Every line in the data below that includes "wash" belongs in the answer, copied as it stands.

BEGIN

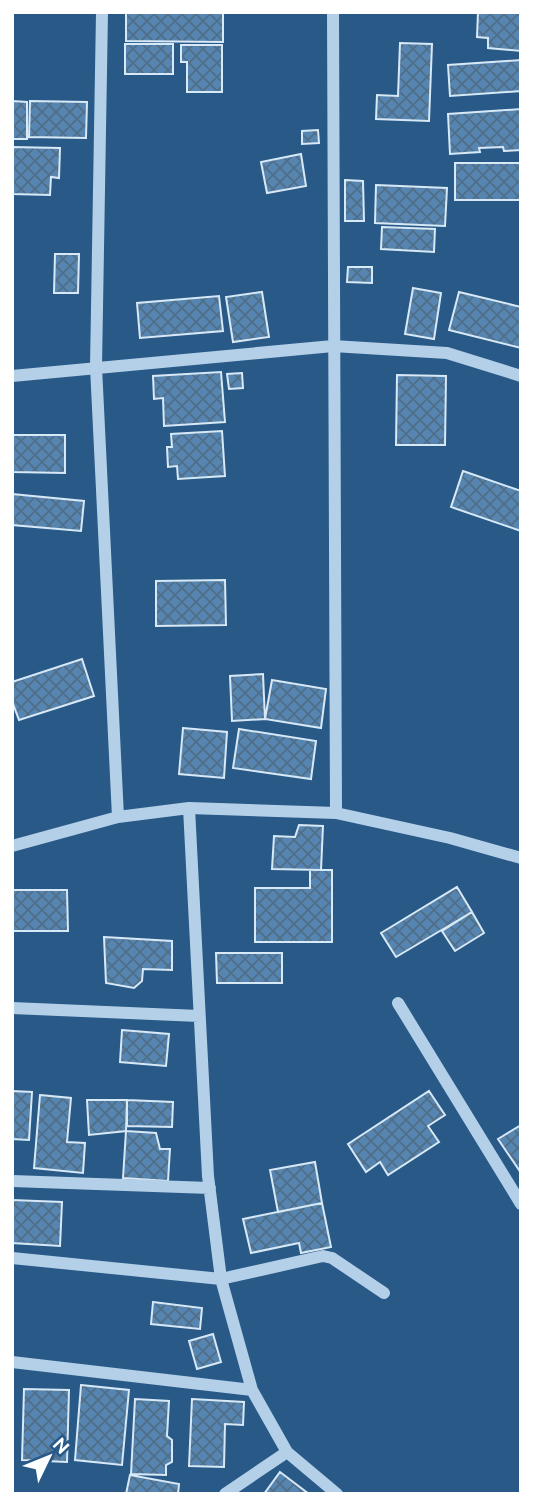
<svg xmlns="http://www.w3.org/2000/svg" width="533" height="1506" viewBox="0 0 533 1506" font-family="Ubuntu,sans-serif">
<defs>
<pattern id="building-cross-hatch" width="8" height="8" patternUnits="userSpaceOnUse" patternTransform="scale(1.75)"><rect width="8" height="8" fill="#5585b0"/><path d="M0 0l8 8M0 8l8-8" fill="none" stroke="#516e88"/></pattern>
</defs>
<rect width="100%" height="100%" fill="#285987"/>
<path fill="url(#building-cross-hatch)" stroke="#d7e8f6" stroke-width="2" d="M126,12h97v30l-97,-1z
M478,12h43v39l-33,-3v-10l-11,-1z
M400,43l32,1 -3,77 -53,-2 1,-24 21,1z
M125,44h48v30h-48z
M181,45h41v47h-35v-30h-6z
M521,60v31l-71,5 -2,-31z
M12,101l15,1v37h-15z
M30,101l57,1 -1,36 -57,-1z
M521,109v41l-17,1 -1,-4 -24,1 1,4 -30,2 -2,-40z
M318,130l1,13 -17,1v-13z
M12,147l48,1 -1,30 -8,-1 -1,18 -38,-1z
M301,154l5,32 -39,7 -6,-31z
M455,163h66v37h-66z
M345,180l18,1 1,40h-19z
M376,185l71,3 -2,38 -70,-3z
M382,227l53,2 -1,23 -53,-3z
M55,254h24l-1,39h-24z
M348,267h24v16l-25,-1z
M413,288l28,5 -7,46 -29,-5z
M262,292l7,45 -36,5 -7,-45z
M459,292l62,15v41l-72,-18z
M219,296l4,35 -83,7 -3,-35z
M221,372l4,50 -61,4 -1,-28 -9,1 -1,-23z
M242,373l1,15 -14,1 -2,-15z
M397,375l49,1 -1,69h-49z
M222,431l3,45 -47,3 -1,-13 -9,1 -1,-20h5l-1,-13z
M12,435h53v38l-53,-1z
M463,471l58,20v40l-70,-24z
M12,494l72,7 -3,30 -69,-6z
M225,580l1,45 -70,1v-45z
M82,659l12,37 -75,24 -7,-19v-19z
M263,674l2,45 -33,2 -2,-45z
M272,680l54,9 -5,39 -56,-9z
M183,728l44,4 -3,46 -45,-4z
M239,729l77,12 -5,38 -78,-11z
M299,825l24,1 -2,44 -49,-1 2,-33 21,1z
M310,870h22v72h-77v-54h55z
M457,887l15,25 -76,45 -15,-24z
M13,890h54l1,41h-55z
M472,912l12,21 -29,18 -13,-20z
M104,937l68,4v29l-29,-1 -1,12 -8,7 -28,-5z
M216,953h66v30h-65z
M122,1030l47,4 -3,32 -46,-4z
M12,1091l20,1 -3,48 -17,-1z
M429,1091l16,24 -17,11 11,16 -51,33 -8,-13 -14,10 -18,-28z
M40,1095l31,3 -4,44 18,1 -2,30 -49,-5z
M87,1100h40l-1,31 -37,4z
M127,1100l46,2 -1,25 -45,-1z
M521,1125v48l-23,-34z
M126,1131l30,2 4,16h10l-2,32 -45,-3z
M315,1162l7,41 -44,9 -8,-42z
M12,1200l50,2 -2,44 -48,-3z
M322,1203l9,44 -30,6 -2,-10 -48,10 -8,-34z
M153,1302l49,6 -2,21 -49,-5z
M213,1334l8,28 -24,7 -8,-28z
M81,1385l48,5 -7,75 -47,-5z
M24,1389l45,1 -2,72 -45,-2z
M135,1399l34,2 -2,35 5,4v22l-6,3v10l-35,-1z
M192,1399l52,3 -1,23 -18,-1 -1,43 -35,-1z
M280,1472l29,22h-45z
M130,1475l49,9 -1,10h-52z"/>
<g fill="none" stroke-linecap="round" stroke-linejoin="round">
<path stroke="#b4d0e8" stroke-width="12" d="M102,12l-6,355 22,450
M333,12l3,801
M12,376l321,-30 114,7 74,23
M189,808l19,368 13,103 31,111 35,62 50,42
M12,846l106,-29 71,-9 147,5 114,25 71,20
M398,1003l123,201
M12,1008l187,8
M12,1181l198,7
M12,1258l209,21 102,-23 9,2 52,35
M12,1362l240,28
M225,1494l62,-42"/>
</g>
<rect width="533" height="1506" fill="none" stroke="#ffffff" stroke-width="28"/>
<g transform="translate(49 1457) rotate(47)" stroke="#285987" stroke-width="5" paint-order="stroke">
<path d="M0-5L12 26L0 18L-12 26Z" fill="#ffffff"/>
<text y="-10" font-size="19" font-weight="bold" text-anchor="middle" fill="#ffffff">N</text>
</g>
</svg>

END
BEGIN

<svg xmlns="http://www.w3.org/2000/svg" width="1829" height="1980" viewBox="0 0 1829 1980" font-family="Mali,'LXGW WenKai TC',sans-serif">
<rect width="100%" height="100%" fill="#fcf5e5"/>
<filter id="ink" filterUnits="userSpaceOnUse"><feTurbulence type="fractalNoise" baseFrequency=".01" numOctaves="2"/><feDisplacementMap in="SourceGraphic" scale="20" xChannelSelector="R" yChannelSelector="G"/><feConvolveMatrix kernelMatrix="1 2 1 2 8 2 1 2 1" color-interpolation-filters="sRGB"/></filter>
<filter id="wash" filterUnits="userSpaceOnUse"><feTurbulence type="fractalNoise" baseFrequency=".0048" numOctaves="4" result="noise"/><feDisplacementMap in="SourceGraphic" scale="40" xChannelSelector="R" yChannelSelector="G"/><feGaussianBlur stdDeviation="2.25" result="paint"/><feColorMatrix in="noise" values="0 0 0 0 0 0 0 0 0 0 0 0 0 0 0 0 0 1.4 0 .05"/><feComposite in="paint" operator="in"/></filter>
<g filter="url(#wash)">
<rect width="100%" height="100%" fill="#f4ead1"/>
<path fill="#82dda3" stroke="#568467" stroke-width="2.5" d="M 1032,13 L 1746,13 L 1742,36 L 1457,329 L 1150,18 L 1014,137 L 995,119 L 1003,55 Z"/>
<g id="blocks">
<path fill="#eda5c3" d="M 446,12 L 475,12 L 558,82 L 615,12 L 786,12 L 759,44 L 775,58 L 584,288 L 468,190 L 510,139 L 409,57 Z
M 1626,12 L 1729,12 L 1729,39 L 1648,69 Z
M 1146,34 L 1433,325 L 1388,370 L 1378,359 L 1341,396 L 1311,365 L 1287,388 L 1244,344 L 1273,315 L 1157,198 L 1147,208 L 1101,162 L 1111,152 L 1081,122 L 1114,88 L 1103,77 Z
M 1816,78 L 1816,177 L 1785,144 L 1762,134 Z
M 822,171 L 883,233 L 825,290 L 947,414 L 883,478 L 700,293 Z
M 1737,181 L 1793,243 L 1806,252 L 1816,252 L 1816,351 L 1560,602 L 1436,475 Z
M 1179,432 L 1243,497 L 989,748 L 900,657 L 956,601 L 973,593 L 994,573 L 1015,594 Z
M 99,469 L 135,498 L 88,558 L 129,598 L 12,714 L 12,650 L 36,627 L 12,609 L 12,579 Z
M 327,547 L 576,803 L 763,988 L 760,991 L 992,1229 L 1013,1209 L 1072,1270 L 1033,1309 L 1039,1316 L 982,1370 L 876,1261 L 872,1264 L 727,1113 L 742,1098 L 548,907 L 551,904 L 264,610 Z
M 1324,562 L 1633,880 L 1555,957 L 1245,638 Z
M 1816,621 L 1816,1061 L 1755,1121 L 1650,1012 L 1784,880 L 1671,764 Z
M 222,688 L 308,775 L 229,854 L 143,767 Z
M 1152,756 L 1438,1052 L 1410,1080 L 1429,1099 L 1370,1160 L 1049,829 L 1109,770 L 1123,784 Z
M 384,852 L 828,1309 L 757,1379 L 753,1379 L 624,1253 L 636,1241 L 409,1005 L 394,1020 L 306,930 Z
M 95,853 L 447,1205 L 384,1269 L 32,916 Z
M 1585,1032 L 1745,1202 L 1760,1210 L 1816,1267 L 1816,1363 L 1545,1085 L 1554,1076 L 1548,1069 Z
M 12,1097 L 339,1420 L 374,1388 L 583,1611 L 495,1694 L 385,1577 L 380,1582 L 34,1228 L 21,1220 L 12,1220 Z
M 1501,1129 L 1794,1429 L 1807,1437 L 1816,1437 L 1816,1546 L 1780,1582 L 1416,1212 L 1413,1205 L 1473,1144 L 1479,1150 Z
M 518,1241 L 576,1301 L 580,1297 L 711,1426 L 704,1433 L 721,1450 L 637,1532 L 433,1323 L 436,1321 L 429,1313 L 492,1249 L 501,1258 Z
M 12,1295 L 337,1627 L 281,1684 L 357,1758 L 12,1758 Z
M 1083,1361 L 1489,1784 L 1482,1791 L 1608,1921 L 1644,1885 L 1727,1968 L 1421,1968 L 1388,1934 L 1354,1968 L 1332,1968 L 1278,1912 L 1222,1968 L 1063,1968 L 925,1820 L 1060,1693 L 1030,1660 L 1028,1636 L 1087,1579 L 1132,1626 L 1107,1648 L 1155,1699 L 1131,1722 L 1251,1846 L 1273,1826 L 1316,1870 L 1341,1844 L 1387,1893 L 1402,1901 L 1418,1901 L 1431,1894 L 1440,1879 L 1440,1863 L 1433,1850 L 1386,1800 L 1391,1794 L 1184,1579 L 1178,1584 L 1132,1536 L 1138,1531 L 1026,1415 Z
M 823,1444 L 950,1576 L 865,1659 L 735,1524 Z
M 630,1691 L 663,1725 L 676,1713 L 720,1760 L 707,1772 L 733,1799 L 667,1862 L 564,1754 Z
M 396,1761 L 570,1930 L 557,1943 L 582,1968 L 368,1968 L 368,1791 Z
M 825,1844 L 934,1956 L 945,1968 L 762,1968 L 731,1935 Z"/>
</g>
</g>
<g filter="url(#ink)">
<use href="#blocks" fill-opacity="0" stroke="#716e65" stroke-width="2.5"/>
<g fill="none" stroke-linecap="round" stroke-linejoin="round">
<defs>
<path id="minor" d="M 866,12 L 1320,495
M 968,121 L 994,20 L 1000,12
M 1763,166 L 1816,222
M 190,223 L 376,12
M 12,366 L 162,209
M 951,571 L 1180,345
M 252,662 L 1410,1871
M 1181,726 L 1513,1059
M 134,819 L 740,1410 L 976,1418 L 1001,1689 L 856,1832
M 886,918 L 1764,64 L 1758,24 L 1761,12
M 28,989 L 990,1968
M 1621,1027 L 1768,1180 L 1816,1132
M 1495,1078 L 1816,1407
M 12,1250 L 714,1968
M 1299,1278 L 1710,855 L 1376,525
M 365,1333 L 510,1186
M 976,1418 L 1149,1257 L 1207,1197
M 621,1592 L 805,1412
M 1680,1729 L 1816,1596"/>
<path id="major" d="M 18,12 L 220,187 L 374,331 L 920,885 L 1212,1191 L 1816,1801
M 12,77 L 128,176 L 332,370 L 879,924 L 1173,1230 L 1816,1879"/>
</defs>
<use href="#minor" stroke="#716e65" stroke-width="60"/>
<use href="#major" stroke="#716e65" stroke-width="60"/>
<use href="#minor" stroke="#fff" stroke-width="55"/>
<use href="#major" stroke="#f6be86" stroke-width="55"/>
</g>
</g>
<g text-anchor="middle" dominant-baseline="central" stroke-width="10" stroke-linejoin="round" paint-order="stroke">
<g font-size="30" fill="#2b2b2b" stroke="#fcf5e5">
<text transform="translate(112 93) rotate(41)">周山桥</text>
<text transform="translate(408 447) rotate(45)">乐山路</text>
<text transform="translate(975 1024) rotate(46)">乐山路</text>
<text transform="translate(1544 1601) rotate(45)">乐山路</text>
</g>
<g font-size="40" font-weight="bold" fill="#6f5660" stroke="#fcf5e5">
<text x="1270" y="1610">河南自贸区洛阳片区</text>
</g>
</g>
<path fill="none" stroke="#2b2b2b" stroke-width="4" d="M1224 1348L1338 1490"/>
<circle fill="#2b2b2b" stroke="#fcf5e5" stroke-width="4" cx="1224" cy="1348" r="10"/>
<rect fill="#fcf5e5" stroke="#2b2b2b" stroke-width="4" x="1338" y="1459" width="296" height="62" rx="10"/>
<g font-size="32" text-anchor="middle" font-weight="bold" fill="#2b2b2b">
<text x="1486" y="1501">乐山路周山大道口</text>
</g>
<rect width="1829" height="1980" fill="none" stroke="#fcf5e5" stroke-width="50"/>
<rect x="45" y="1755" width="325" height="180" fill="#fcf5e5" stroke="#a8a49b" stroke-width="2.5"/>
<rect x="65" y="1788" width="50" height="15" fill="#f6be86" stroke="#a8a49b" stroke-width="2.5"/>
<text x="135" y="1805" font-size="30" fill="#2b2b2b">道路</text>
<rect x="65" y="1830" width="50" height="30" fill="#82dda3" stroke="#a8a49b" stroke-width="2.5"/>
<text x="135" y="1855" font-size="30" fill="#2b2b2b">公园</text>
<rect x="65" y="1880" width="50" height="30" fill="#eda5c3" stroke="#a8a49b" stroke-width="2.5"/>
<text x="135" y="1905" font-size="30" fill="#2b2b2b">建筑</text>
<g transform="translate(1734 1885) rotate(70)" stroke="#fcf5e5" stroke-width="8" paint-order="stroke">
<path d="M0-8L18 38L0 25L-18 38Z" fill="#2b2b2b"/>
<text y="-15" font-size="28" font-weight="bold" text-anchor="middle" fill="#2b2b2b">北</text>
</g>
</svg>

END

◆ SOLUTION TO THE PROBLEM ◆
<filter id="wash" filterUnits="userSpaceOnUse"><feTurbulence type="fractalNoise" baseFrequency=".0048" numOctaves="4" result="noise"/><feDisplacementMap in="SourceGraphic" scale="40" xChannelSelector="R" yChannelSelector="G"/><feGaussianBlur stdDeviation="2.25" result="paint"/><feColorMatrix in="noise" values="0 0 0 0 0 0 0 0 0 0 0 0 0 0 0 0 0 1.4 0 .05"/><feComposite in="paint" operator="in"/></filter>
<g filter="url(#wash)">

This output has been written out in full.